**Passage to read:**
((

Movement is a physical skill and takes physical practice.  It does degrade over time.

Not quite changing the subject-- went caving yesterday with my son.  I used to love it, but years ago, when I hit that stage where my adrenal glands were completely burned out, I gave it up.  I gave a lot of things up.  Caving became just a hike underground.  Kayaking was a cold, wet, upper-body workout.  Climbing Mt. Adams was just a cold uphill hike in the snow.  No adrenaline, no thrill, no joy.  The petty annoyance of getting the gear together wasn't balanced by the excitement of the climb anymore.

Anyway, the boy said we hadn't hit a cave together in a long time.  Years, in fact.  And he wanted to.  And hike and shoot a little, as well.  Side effect of all the travel and my lovely wife reorganizing our home multiple times while I was away, I couldn't find my technical gear.  Somewhere in the house or the garage is a big bag of carabiners and jumars and webbing and extra helmets and gloves and kneepads and... couldn't find it.

So, since it was all free solo, we limited the climbing.  Some.

At first, everything hurt.  Knees, ankle, broken toe.  And I was clumsy.  Clumsy by my own standards, anyway.  In a lava tube, you spend most of the time moving over breakdown, piles of rock fallen from the ceiling.  It is the ultimate broken-country hiking.  The lava has never weathered and is sharp.  Some is stable, much is not and shifts under your feet.  Holes and spikes.  Slippery areas from the constant drip.

I remembered, in that dark place, that this was what I loved.  Not the view, although it is always cool to see something rare.  But the feeling of moving, swiftly, reading the rocks with a glance but mostly by feel.  Adapting as a rock started to roll and using the roll or countering it.  I had forgotten, but in the dark I remembered.  And my body remembered.  Starting like a clumsy noob with twinges of limping pain in an hour I was flowing again, foot-to-foot, using gravity in a falling run sometimes, pushing off boulders or wall with my hands to leap rock to rock to rock... and my ankle didn't hurt much.  And I didn't notice the twinges from the toe.  The other knee started to collapse a few times, but even that was better.

It was a good time.  Found a new beautiful place to camp.  Did a little tracking.  Got my son to tighten up his grouping to almost acceptable standards.  I'll be sore later today, but it was glorious to move like that again.

Monday, July 23, 2012

Identity


"I can't do that."

Most of the time, people are thinking cause and not effect, or motion rather than results.  "I can't do that (hit hard, or knock someone down or pull a trigger) because I'm (too weak, too small, too...)"  It's mostly horseshit.  You can do it (get the effect) but you probably can't do it in that way.

Can't do some kind of force block against a stronger man's kick?  Congratulations, you're normal.  But doing that particular defense against that particular attack isn't the point.  The point is to not get hit. Not getting hit is much easier.  And much more personal.  Small people and large people do it differently, as do timid and aggressive people.  It's not a one-size fits all.

))

**Instruction:**
Can you reproduce word for word the part of the caving passage between "Most of the time, people" and "one-size fits all.", inclusive?

**Records provided:**
((

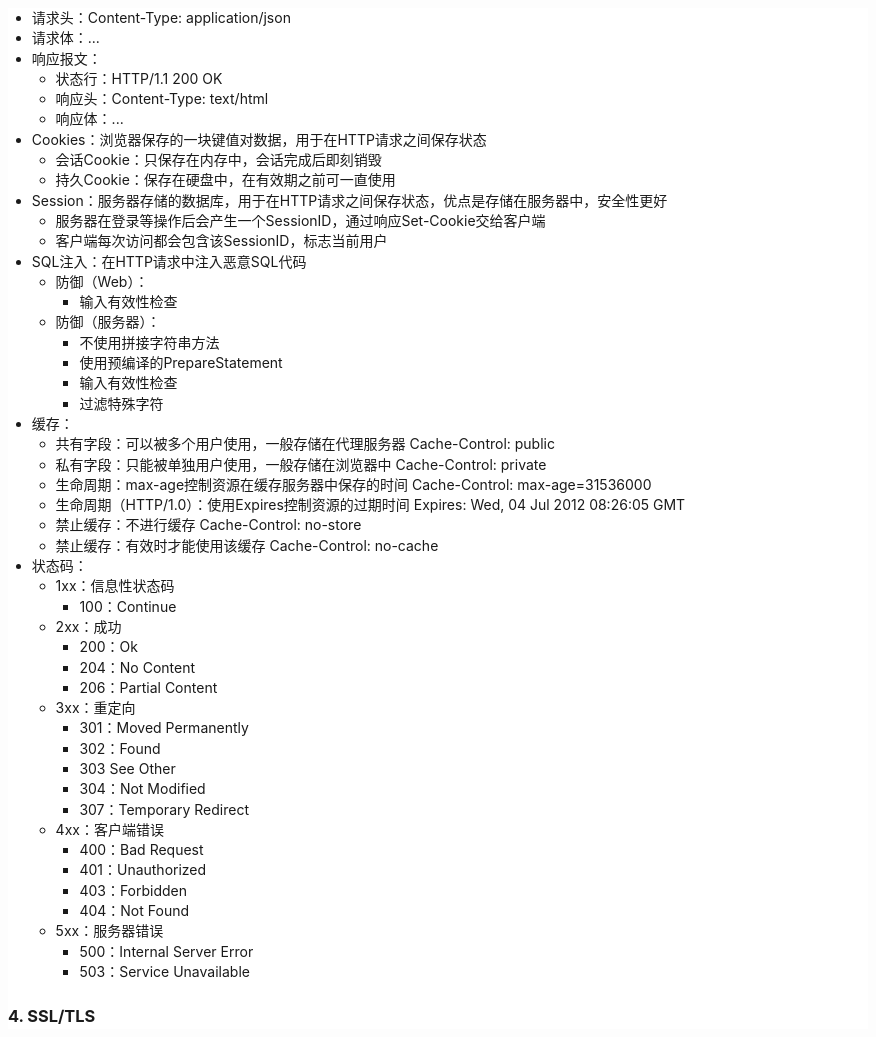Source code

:   - 请求头：Content-Type: application/json
  - 请求体：...
- 响应报文：
  - 状态行：HTTP/1.1 200 OK
  - 响应头：Content-Type: text/html
  - 响应体：...
- Cookies：浏览器保存的一块键值对数据，用于在HTTP请求之间保存状态
  - 会话Cookie：只保存在内存中，会话完成后即刻销毁
  - 持久Cookie：保存在硬盘中，在有效期之前可一直使用
- Session：服务器存储的数据库，用于在HTTP请求之间保存状态，优点是存储在服务器中，安全性更好
  - 服务器在登录等操作后会产生一个SessionID，通过响应Set-Cookie交给客户端
  - 客户端每次访问都会包含该SessionID，标志当前用户
- SQL注入：在HTTP请求中注入恶意SQL代码
  - 防御（Web）：
    - 输入有效性检查
  - 防御（服务器）：
    - 不使用拼接字符串方法
    - 使用预编译的PrepareStatement
    - 输入有效性检查
    - 过滤特殊字符
- 缓存：
  - 共有字段：可以被多个用户使用，一般存储在代理服务器 Cache-Control: public
  - 私有字段：只能被单独用户使用，一般存储在浏览器中 Cache-Control: private
  - 生命周期：max-age控制资源在缓存服务器中保存的时间 Cache-Control: max-age=31536000
  - 生命周期（HTTP/1.0）：使用Expires控制资源的过期时间 Expires: Wed, 04 Jul 2012 08:26:05 GMT
  - 禁止缓存：不进行缓存 Cache-Control: no-store
  - 禁止缓存：有效时才能使用该缓存 Cache-Control: no-cache
- 状态码：
  - 1xx：信息性状态码
    - 100：Continue
  - 2xx：成功
    - 200：Ok
    - 204：No Content
    - 206：Partial Content
  - 3xx：重定向
    - 301：Moved Permanently
    - 302：Found
    - 303 See Other
    - 304：Not Modified
    - 307：Temporary Redirect
  - 4xx：客户端错误
    - 400：Bad Request
    - 401：Unauthorized
    - 403：Forbidden
    - 404：Not Found
  - 5xx：服务器错误
    - 500：Internal Server Error
    - 503：Service Unavailable

### 4. SSL/TLS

))

**Answer section:**
Most of the time, people are thinking cause and not effect, or motion rather than results.  "I can't do that (hit hard, or knock someone down or pull a trigger) because I'm (too weak, too small, too...)"  It's mostly horseshit.  You can do it (get the effect) but you probably can't do it in that way.

Can't do some kind of force block against a stronger man's kick?  Congratulations, you're normal.  But doing that particular defense against that particular attack isn't the point.  The point is to not get hit. Not getting hit is much easier.  And much more personal.  Small people and large people do it differently, as do timid and aggressive people.  It's not a one-size fits all.